Rankled to no end, I set up traps all over my land–
And he never came back again.
But neither did my customers, fearing I might’ve forgotten
Where ‘xactly I hid all those toothy steel jaws.
Sketchy
Charlie Ehrenhardt
I never saw who it was that snuck up behind me,
And nothing evermore after the bat struck my head.
But I always figured Len Saunders for the slugger,
For my alleged leering at his wife as she strutted to the bank
Each morning while I painted the mural on Kemp’s storefront.
Now as I sit on my front stoop, sketch pad in my lap,
I can hear Len’s voice in the beehive buzz of the passing crowd.
I imagine flaming torches and bobbing pitchforks,
Some local variation on a Universal horror movie.
I work my charcoal, trying to link mind’s eye and muscle memory.
Yet when I press my fingertip to the paper as if it were Brailled
I detect only smoothness, my creation doomed to vagueness.
Meantime the mob rumbles on, noxious with animosity.
I’m guessing that come morning, I won’t be the only one
Here in Grantwood wondering just what have I done.
Doggone
Bob Mendenhall
Whether in self-defense or some beastly sense of territoriality
The monster snapped the neck of Virgil’s German shepherd Kendra
Way back when on the fourteenth of this month.
For two weeks straight the dog’d been bent all out of shape,
Barking seemingly non-stop throughout the night.
Virgil and me had been neighbors for nearly twenty years,
But he wouldn’t listen to me when I kept trying to tell him
He’d best bring the dog inside when it got dark out.
“She watches o’er,” he insisted, and look what happened:
One permanently silenced canine.
Now we’re herding the perpetrator toward the town square;
I happily jab it in the back with the steel fingers of my hoe.
Had the damned thing snuffed out the mutt a day sooner
It would’ve saved me the cost of strip steak and strychnine.
Tome Reader
Heyward “Stacks” Calhoun
Here in the shadowy bowels of Grantwood’s Library
Lie the various volumes to scandalous for circulation,
Such as Ben Thompson’s incendiary slave diary,
And a highly unauthorized biography of Jeremiah Healey.
Not to mention a certain kid-skinned grimoire,
Whose curious lore served as a perfect lure for a lone bibliophile.
That perusal had been on the first night of October,
And so now I shiver as I overhear the shivaree outside.
I take no joy in the passing crowd’s raucousness,
Because I have to wonder if it was my own clumsy pronunciation that
Unwittingly summoned the town’s cthonian antagonist to begin with.
Revival
Abigail St.

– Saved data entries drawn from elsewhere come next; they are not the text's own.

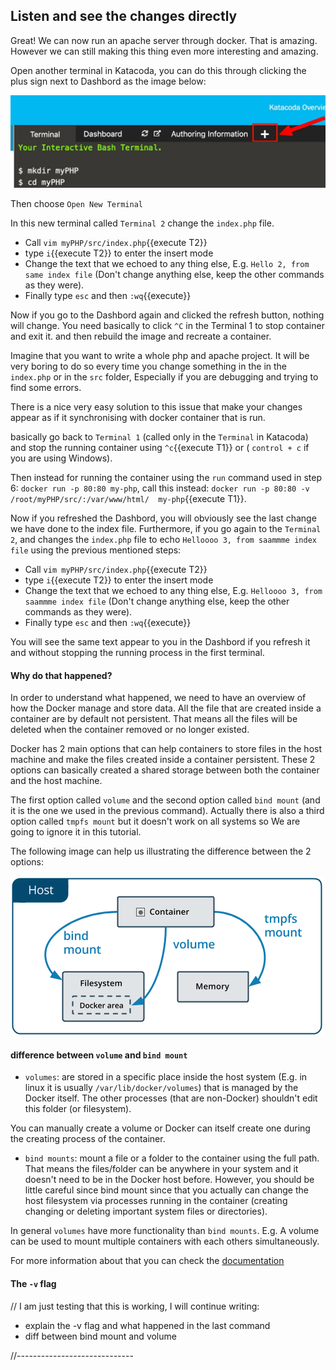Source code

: ## Listen and see the changes directly

<!-- list on port 80 and update the things directly

TODO Another good site that explain how to remove images:
https://linuxize.com/post/how-to-remove-docker-images-containers-volumes-and-networks/#remove-one-or-more-images

docker image rm imageID
-->


Great! We can now run an apache server through docker. That is amazing. However we can still making this thing even more interesting and amazing.

Open another terminal in Katacoda, you can do this through clicking the plus sign next to Dashbord as the image below:

![plus_sign](./assets/plus_sign.jpg)

Then choose `Open New Terminal`

In this new terminal called `Terminal 2` change the `index.php` file.

- Call `vim myPHP/src/index.php`{{execute T2}}
- type `i`{{execute T2}} to enter the insert mode
- Change the text that we echoed to any thing else, E.g. `Hello 2, from same index file` (Don't change anything else, keep the other commands as they were).
- Finally type `esc` and then `:wq`{{execute}}

Now if you go to the Dashbord again and clicked the refresh button, nothing will change. You need basically to click `^C` in the Terminal 1 to stop container and exit it. and then rebuild the image and recreate a container.

Imagine that you want to write a whole php and apache project. It will be very boring to do so every time you change something in the in the `index.php` or in the `src` folder, Especially if you are debugging and trying to find some errors.

There is a nice very easy solution to this issue that make your changes appear as if it synchronising with docker container that is run.

basically go back to `Terminal 1` (called only in the `Terminal` in Katacoda) and stop the running container using `^c`{{execute T1}} or ( `control + c` if you are using Windows).

<!--TODO
not sure what is the command to stop a process in Windows

TODO And the excute command doesn't work for `^c`
-->

Then instead for running the container using the `run` command used in  step 6: `docker run -p 80:80 my-php`, call this instead:
`docker run -p 80:80 -v /root/myPHP/src/:/var/www/html/  my-php`{{execute T1}}.

Now if you refreshed the Dashbord, you will obviously see the last change we have done to the index file. Furthermore, if you go again to the `Terminal 2`, and changes the `index.php` file to echo `Helloooo 3, from saammme index file` using the previous mentioned steps:

- Call `vim myPHP/src/index.php`{{execute T2}}
- type `i`{{execute T2}} to enter the insert mode
- Change the text that we echoed to any thing else, E.g. `Helloooo 3, from saammme index file` (Don't change anything else, keep the other commands as they were).
- Finally type `esc` and then `:wq`{{execute}}

You will see the same text appear to you in the Dashbord if you refresh it and without stopping the running process in the first terminal.

#### Why do that happened?

In order to understand what happened, we need to have an overview of how the Docker manage and store data.
All the file that are created inside a container are by default not persistent. That means all the files will be deleted when the container removed or no longer existed.  

Docker has 2 main options that can help containers to store files in the host machine and make the files created inside a container persistent. These 2 options can basically created a shared storage between both the container and the host machine.

The first option called `volume` and the second option called `bind mount` (and it is the one we used in the previous command).
Actually there is also a third option called `tmpfs mount` but it doesn't work on all systems so We are going to ignore it in this tutorial.

The following image can help us illustrating the difference between the 2 options:

![types-of-mounts](./assets/types-of-mounts.png)

#### difference between `volume` and `bind mount`

- `volumes`: are stored in a specific place inside the host system (E.g. in linux it is usually `/var/lib/docker/volumes`) that is managed by the Docker itself. The other processes (that are non-Docker) shouldn't edit this folder (or filesystem).
<!-- TODO
Do I need to mention this: "volumes are managed by Docker and are isolated from the core functionality of the host machine."
The complete sentenece was copied from the documentation https://docs.docker.com/storage:
When you create a volume, it is stored within a directory on the Docker host. When you mount the volume into a container, this directory is what is mounted into the container. This is similar to the way that bind mounts work, except that volumes are managed by Docker and are isolated from the core functionality of the host machine. -->
You can manually create a volume or Docker can itself create one during the creating process of the container.

- `bind mounts`: mount a file or a folder to the container using the full path. That means the files/folder can be anywhere in your system and it doesn't need to be in the Docker host before. However, you should be little careful since bind mount since that you actually can change the host filesystem via processes running in the container (creating changing or deleting important system files or directories).


In general `volumes` have more functionality than `bind mounts`.
E.g. A volume can be used to mount multiple containers with each others simultaneously.
<!-- TODO
The complete sentence from the documentation:

A given volume can be mounted into multiple containers simultaneously. When no running container is using a volume, the volume is still available to Docker and is not removed automatically. You can remove unused volumes using docker volume prune.
-->

For more information about that you can check the [documentation](https://docs.docker.com/storage/)



#### The `-v` flag





<!-- TODO: -->
// I am just testing that this is working, I will continue writing:
- explain the -v flag and what happened in the last command
- diff between bind mount and volume










<!--
TODO what are the differences between bind mount and volume when running a container
-->






//-----------------------------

Clair
“Miss Abby? Whatcha doing over there?” Phil Wheatley calls from his car
When he spots me setting up shop in the middle of the town square:
Thin-legged card table, carafe of cider, plastic cups and cinnamon sticks,
Basketful of the pumpkin muffins I just happened to have been baking.
“Oh, just figured the people in the parade would appreciate some refreshments.”

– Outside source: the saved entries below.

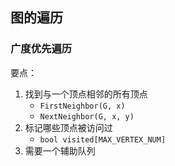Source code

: ## 图的遍历
### 广度优先遍历
要点：<br>
1. 找到与一个顶点相邻的所有顶点
   - `FirstNeighbor(G, x)`
   - `NextNeighbor(G, x, y)`
2. 标记哪些顶点被访问过
   - `bool visited[MAX_VERTEX_NUM]`
3. 需要一个辅助队列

“Parade?” he echoes, incredulous. Distance and darkness eclipse
Everything but the whites of his teeth, tiny floating ghosts.
“Ma’am, do you understand what’s going on here in town tonight?”
“Well,” I tell him, “I gather there’s going to be a public ceremony held.
So you best move that jalopy outta the way before everyone gets here.”
“Daffy old bat,” he proclaims before stomping the gas pedal.
But I pay him no mind, just settle into the lawn chair I’ve unfolded,
And sit here waiting, anticipating the start of the festivities.
God, it’s been ages since Grantwood hosted a good lynching.